Wednesday, June 11, 2008

A Literary Birthday

Today, according to the New York Times' On This Day page, was the birthdate of Yasunari Kawabata, the first Japanese to win the Nobel Prize for Literature (1968). (Wikipedia lists his birthdate as June 14, so once again I find disparate sources regarding an author's birthday).

In any case, Kawabata earned the Nobel Prize for three of his books in particular, one of which is the spare and lovely SNOW COUNTRY. I have a colleague who absolutely hates this novel, but each time I read it I find something more lovely in it because of its sadness, and because of the very Japanese notion that what is fleeting, what is temporal, is more lovely because of its evanescence.

It is the story of a married man who goes to a Hot Springs resort in the snowy mountainous region, where the Geisha have bad reputations and limited futures. He falls in love with the Geisha he meets there, and she with him--but that's all I can say without spoiling the story.

Kawabata himself had a reputation for melancholy in his work. He addressed this in his Nobel Prize acceptance speech: "My own works have been described as works of emptiness, but it is not to be taken for the nihilism of the West." A noteable distinction, as was his mention of some of his peers who had died by suicide. Kawabata seemed to find this regrettable but at the same time interesting; he said "I neither admire nor am in sympathy with suicide . . . " but later in the same paragraph he asks, "Is there one who does not think of suicide?"

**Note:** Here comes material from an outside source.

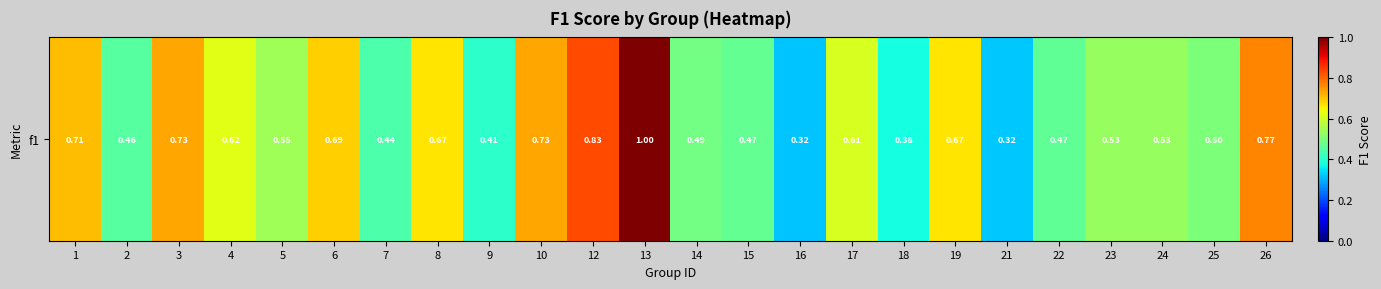

True or false: the data shows 0.5 at 24.

True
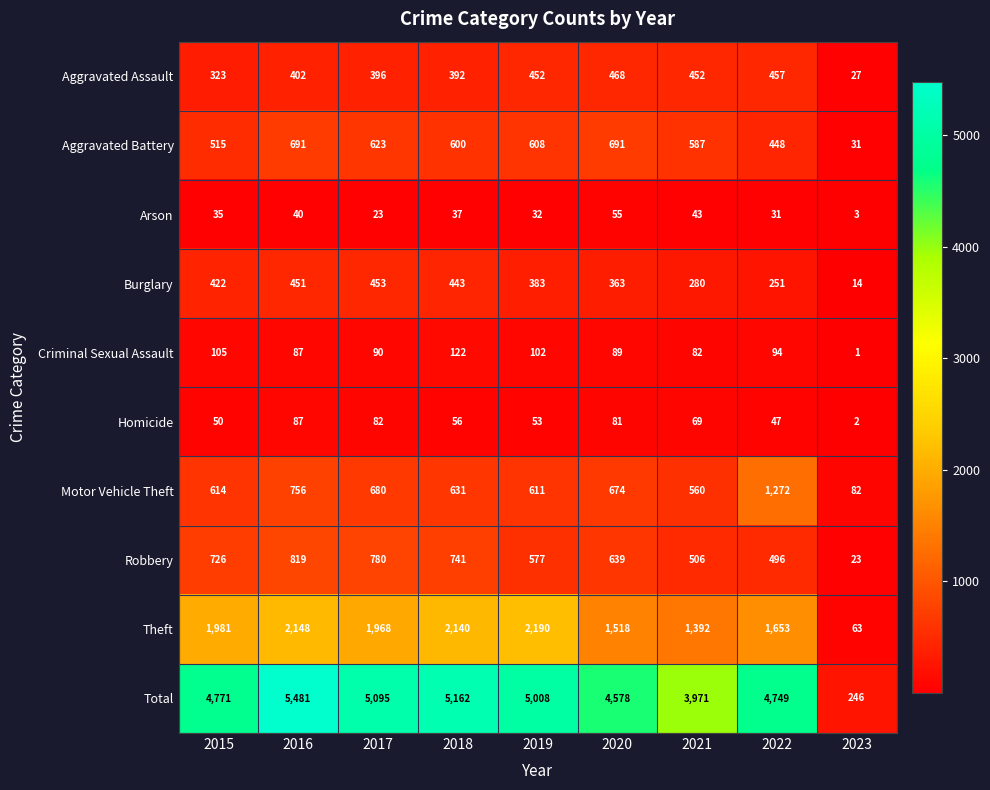

What is the minimum value shown in the chart?

1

Perhaps he foreshadowed his decision to take his own life (in 1972).

I wonder if it was the poet in Kawabata that kept him always on the verge of thoughts of sadness and death. He likened the style of his novels to the style of the Japanese haiku; in fact, he began his Nobel Speech with a poem he loved:

"The winter moon comes from the clouds to keep me company.
The wind is piercing, the snow is cold."
---Myoe

This poem, ironically, sums up the mood of SNOW COUNTRY, a novel which is both beautiful and sad. Kawabata, I think, would suggest that the two often go hand in hand.